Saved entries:

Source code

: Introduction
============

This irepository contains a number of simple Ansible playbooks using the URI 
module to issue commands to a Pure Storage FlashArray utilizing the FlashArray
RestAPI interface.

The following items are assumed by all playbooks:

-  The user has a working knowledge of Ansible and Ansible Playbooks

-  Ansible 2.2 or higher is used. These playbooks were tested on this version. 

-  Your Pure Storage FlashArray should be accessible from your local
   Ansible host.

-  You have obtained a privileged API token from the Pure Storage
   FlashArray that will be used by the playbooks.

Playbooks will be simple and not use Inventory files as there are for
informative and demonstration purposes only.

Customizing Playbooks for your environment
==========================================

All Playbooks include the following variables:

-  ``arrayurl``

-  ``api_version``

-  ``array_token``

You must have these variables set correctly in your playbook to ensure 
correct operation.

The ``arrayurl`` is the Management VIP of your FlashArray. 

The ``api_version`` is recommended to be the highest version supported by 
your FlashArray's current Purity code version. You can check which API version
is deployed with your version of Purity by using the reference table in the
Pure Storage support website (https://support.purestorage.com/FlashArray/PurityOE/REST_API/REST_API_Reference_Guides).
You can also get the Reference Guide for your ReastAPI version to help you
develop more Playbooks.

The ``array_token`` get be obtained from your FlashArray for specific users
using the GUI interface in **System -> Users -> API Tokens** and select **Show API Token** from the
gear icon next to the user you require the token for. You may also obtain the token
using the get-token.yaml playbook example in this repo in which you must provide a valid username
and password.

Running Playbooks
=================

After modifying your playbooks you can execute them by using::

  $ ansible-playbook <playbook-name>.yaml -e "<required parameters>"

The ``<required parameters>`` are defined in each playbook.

▶ **To do**: Copy each line of the data that includes the word "also".

▶ **Answer**:
You can also get the Reference Guide for your ReastAPI version to help you
gear icon next to the user you require the token for. You may also obtain the token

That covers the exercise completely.